قولهأوقطعالأوليدهإلخقالالزركشيابنعرفةقولهبلفظيقتضيهكإنكارغيرحديثبالإسلاموجوبماعلموجوبهمنالدينضرورةكإ


In [5]:
# define the labels and their corresponding indices
labels = {
    # fatha
    '\u064E':0,
    # damma
    '\u064F':1,
    # kasra
    '\u0650':2,
    # shadda
    '\u0651':3,
    # sukun
    '\u0652':4,
    # tanween_fatha
    '\u064B':5,
    # tanween_damma
    '\u064C':6,
    # tanween_kasra
    '\u064D':7
}

sequence_to_labels = {
    # fatha
    0:'\u064E',
    # damma
    1:'\u064F',
    # kasra
    2:'\u0650',
    # shadda
    3:'\u0651',
    # sukun
    4:'\u0652',
    # tanween_fatha
    5:'\u064B',
    # tanween_damma
    6:'\u064C',
    # tanween_kasra
    7:'\u064D'
}

In [6]:
# Tokenize the text into sequences at the character level
unique_chars = set(''.join(training_data + validation_data))
diacritization = list(labels.keys())

char_to_index = {char: idx for idx, char in enumerate(unique_chars)}
index_to_char = {idx: char for idx, char in enumerate(unique_chars)}

print(char_to_index)

def text_to_sequence(text):
    return [char_to_index[char] for char in text]

train_sequence = text_to_sequence(training_data)
validation_sequences = text_to_sequence(validation_data)

print("Number of unique characters: ", len(unique_chars))
print(unique_chars)
print(train_sequence[:10])

{'ح': 0, 'ى': 1, 'إ': 2, 'ز': 3, 'ذ': 4, 'آ': 5, 'ف': 6, 'ن': 7, 'س': 8, 'د': 9, 'ع': 10, 'ظ': 11, 'ا': 12, 'ؤ': 13, 'ط': 14, 'غ': 15, 'ة': 16, 'ئ': 17, 'ش': 18, 'م': 19, 'ك': 20, 'ق': 21, 'خ': 22, 'أ': 23, 'ث': 24, 'ء': 25, 'ه': 26, 'ص': 27, 'و': 28, 'ي': 29, 'ب': 30, 'ج': 31, 'ل': 32, 'ض': 33, 'ر': 34, 'ت': 35}
Number of unique characters:  36
{'ح', 'ى', 'إ', 'ز', 'ذ', 'آ', 'ف', 'ن', 'س', 'د', 'ع', 'ظ', 'ا', 'ؤ', 'ط', 'غ', 'ة', 'ئ', 'ش', 'م', 'ك', 'ق', 'خ', 'أ', 'ث', 'ء', 'ه', 'ص', 'و', 'ي', 'ب', 'ج', 'ل', 'ض', 'ر', 'ت'}
[21, 28, 32, 26, 23, 28, 21, 14, 10, 12]


In [7]:
# Model parameters
# CBOW context window size
context_window = 5
learning_rate = 0.01
embedding_dim = 100
num_epochs = 20

In [31]:
# Implementing word embedding using CBOW

# Define CBOW model
class CBOW(nn.Module):
    def __init__(self, vocab_size, embedding_dim):
        super(CBOW, self).__init__()
        # embedding layer 
        self.embeddings = nn.Embedding(vocab_size, embedding_dim)
        # linear layer
        self.linear = nn.Linear(embedding_dim, vocab_size)
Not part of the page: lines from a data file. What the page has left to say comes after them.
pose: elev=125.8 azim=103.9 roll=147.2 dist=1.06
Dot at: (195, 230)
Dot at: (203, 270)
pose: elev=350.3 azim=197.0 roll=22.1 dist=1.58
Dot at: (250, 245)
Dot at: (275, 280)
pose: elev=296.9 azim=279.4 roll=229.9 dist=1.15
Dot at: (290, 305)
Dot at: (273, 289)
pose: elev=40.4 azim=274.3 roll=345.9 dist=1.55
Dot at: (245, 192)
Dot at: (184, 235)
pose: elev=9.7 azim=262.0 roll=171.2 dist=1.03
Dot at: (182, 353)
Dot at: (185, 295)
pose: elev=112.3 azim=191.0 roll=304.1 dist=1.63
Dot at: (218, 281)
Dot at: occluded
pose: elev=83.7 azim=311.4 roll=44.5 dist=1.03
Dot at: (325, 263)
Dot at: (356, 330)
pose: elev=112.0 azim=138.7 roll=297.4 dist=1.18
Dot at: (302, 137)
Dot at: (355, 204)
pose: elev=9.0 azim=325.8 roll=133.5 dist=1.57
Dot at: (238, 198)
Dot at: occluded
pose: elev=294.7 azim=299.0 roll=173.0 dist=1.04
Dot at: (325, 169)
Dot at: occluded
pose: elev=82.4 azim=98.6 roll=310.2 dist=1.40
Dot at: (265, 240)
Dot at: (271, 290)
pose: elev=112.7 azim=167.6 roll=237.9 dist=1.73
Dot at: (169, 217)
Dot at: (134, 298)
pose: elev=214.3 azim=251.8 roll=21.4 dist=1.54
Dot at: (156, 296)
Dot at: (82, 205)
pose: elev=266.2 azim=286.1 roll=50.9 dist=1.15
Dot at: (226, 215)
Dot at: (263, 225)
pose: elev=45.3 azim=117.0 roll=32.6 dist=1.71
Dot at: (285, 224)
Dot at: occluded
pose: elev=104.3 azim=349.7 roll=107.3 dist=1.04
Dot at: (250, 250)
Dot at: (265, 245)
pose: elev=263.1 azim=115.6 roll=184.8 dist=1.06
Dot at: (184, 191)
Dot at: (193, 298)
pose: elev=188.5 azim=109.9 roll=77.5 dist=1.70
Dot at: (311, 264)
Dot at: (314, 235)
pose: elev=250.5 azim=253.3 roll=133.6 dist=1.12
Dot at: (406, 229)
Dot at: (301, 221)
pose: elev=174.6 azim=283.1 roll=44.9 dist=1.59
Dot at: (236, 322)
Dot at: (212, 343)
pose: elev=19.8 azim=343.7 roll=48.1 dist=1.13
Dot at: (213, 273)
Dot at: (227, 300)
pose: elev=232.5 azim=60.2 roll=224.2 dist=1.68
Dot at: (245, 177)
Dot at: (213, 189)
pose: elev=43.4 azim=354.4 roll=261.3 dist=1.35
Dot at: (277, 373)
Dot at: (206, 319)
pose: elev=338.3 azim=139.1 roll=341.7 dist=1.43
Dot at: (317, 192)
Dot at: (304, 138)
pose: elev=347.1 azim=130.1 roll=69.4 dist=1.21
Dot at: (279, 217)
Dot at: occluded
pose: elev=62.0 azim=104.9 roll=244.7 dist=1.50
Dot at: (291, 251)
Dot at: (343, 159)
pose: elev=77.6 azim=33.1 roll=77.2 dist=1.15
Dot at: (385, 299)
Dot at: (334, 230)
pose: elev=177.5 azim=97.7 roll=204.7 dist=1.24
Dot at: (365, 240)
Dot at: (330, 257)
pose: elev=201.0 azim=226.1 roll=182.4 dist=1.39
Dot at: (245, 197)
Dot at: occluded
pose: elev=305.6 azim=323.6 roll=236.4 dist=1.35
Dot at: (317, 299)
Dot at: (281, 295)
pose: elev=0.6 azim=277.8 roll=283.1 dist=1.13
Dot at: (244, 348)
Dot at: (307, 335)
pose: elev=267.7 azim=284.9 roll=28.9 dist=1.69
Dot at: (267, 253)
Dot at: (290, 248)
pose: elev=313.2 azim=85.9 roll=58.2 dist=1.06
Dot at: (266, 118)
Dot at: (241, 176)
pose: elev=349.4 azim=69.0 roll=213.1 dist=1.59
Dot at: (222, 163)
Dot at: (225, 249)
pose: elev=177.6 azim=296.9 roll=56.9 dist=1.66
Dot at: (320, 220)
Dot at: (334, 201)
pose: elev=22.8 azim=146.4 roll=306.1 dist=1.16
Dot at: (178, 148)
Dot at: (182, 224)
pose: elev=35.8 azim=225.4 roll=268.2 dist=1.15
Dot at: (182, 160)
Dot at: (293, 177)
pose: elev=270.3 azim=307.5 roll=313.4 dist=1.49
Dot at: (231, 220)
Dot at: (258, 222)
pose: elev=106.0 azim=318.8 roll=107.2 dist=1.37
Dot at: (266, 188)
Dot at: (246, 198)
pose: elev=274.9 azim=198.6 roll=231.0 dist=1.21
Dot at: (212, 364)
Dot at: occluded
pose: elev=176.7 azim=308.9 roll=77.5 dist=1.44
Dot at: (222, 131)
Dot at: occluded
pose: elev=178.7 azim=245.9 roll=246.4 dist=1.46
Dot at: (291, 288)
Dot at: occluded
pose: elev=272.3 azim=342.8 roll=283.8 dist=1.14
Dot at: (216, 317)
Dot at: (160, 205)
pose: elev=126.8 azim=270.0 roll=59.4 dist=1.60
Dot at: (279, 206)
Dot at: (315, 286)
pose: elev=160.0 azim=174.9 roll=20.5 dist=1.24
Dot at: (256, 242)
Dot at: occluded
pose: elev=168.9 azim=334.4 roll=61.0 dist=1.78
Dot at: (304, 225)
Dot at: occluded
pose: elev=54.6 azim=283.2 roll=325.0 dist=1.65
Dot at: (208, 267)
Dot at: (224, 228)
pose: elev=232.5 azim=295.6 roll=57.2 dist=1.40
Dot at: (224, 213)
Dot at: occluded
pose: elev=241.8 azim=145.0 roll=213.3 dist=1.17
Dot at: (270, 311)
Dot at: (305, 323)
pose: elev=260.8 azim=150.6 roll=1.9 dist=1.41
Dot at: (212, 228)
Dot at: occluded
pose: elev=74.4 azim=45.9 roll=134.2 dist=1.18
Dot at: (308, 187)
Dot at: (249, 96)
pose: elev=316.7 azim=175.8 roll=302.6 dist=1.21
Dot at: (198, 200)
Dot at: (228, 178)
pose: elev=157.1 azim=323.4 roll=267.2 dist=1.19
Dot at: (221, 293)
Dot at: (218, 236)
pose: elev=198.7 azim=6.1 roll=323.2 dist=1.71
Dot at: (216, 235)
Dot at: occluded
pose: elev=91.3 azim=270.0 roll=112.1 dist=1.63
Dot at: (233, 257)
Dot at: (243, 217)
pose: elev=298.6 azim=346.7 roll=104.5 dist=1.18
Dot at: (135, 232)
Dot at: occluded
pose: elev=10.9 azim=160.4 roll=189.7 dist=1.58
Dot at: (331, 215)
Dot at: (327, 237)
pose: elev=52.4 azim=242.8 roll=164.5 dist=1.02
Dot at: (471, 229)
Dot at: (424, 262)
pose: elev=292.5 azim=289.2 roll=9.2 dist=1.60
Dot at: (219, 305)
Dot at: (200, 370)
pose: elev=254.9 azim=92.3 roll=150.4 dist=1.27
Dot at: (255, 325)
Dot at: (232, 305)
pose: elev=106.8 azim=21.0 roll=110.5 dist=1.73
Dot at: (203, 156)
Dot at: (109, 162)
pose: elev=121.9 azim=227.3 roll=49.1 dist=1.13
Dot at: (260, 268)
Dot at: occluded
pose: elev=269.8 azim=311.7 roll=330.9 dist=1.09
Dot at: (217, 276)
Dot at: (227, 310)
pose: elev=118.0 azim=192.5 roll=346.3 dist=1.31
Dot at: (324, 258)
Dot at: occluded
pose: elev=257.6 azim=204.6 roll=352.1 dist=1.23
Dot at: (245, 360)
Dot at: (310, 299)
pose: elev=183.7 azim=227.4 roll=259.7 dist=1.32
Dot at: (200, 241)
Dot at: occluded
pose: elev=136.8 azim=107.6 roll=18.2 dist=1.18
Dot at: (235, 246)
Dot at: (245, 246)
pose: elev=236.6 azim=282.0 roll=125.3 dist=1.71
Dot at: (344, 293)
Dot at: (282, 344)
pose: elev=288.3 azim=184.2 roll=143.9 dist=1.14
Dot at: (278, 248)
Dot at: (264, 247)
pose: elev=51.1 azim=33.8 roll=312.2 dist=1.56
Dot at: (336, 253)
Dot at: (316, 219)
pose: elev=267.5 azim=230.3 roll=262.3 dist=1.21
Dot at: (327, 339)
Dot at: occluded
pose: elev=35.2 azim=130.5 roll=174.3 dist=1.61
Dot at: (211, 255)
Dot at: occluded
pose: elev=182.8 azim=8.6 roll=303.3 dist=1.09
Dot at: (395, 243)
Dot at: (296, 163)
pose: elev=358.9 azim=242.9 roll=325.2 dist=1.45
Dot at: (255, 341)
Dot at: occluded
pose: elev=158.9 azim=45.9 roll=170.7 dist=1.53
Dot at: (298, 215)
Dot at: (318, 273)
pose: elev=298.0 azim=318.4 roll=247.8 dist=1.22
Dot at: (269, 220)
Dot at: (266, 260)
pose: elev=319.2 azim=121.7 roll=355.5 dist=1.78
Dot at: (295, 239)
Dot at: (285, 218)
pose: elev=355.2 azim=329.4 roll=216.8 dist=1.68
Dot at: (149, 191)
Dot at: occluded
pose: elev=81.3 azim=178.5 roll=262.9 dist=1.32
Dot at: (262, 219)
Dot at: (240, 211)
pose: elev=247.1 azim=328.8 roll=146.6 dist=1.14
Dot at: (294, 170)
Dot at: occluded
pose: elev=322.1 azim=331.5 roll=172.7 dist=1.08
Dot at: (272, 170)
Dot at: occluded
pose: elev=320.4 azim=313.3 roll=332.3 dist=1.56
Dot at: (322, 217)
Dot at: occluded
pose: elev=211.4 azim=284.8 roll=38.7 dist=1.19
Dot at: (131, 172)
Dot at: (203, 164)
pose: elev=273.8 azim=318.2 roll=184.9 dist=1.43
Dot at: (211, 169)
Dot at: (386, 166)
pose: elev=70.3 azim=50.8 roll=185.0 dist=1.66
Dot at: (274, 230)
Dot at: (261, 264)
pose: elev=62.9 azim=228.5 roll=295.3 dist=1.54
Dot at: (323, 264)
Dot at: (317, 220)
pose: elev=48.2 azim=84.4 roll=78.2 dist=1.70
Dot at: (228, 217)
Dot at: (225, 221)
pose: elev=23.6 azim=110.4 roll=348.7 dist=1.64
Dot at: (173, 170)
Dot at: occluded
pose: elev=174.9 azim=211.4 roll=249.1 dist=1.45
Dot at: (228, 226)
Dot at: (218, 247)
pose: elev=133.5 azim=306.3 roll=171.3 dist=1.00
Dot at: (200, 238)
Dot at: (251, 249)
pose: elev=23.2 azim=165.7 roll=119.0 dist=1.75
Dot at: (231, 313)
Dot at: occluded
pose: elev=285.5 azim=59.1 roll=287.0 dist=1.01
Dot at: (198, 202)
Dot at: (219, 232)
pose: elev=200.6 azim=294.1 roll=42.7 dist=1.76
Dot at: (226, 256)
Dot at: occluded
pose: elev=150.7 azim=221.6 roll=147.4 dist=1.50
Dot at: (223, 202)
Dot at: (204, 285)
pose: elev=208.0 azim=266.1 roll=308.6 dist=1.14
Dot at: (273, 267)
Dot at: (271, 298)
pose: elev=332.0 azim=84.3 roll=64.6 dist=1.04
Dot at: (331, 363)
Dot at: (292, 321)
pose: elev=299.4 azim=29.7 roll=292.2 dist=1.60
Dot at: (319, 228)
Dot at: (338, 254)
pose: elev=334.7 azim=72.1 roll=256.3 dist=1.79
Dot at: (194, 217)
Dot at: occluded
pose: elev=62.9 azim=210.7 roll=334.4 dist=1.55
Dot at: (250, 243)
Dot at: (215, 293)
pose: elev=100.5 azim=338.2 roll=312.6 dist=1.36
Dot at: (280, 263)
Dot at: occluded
    def forward(self, context):
        # The forward method specifies how data flows through the model.
        # now, embedded is of size [batch_size, embedded_dim], we want it to be of size [1, embedded_dim]
        # no problem, as it contains arrays, each array of size [1, embedded_dim], and all elements of the arrays are the same
        embedded = self.embeddings(context).mean(dim=1).squeeze(0)[:1, :]
        output = self.linear(embedded)
        probabilities = F.softmax(output, dim=1)
        return probabilities
    
# Instantiate CBOW model
vocab_size = len(unique_chars)
cbow_model = CBOW(vocab_size, embedding_dim)

# Check for GPU availability
device = torch.device("cuda" if torch.cuda.is_available() else "cpu")

# Move the model to GPU if available
cbow_model = cbow_model.to(device)

print(cbow_model)

CBOW(
  (embeddings): Embedding(36, 100)
  (linear): Linear(in_features=100, out_features=36, bias=True)
)


In [29]:
# Training the CBOW model
# Loss function and optimizer
criterion = nn.CrossEntropyLoss()
# The Adam optimizer is an extension to stochastic gradient descent
optimizer = optim.SGD(cbow_model.parameters(), lr=learning_rate)

# Training loop
for epoch in range(num_epochs):
    total_loss = 0
    for i in range(context_window, len(train_sequence) - context_window):
        # get context window, and get 1-hot encoding for each character in the window
        context = torch.tensor(train_sequence[i-context_window:i] + train_sequence[i+1:i+1+context_window])
        # create 1-hot encoding for each position in the context array
        context = F.one_hot(context, num_classes=vocab_size)
        # get target character
        target = torch.tensor([train_sequence[i]])
        # create 1-hot encoding for target character
        target = F.one_hot(target, num_classes=vocab_size).float()
        
        # Move tensors to GPU if available
        context, target = context.to(device), target.to(device)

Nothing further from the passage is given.